For a more technical and data-based version of this analysis, read “This is How a Society Dies,” by Umair Haque.

2 thoughts on “Too much stupid”

  1. Quantifying stupid, as either a noun or adjective, lacks both unit of measure and a scale. Further, people capable of very complex thinking can make severely ill fated decisions. Perhaps another question could be considered: How many outspoken less intellectually capable people does it take to tip a nation to self destruction? Another: Is self-service a motive that is incompatible with successful democracy? Is “successful democracy” an oxymoron, given that there will always be people greater and lesser than oneself?

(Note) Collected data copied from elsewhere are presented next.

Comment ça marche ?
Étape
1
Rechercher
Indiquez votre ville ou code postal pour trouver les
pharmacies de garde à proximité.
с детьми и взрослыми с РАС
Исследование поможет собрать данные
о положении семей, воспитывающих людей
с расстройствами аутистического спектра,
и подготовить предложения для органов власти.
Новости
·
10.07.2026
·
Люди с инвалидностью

    Since it appears we are failing, the answer to your question would d seem to be this many and average stupid.

    1. Hi Loc,

      Great to hear from you! Umair Haque’s essay, linked in the update to my post, makes it clearer than I did that it’s not just the “masses” (to use the Leninist word) who are stupid: the “elites” have become stupid, as well.

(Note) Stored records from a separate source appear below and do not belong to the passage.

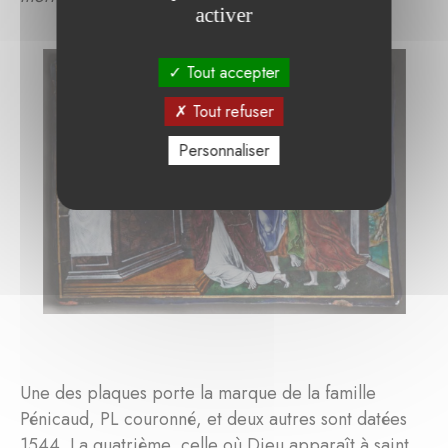
activer
Tout accepter
Tout refuser
Personnaliser
Une des plaques porte la marque de la famille
Pénicaud, PL couronné, et deux autres sont datées
1544. La quatrième, celle où Dieu apparaît à saint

      In the US, this has been true for the last half-century, at least. The Vietnam War, the criminal interventions all over the “Third World” that reached a crescendo in the 1980s, the blind greed of the Reagan/Thatcher economy that exploded the wealth and income gaps; more recently, just look at the arrogance of elites in both major political parties, and in the mainstream media. Most dramatically, of course, is the complete capitulation of the Republican/Russian Party to Trumpism. In the UK, less dramatic but similar examples could be listed, with similar but less dramatic results in Brexit and the rise of politicians like Boris Johnson and Nigel Farage, with the corresponding evaporation of competent leadership in the other major political parties.

      Above all: The planet is dying, but neither our leaders nor the population in general are able to focus on the problem. We notice it only intermittently, and without any effect whatsoever. Instead, we are distracted by Trump’s latest bloviating, or by horse-race politics (another form of entertainment), or by the sports / music / movies / celebrity gossip addiction of our choice.

      So this is not a traditional complaint about educated, enlightened elites being overwhelmed by the ignorant masses. Everyone is addicted to something or other, and the ship is going down.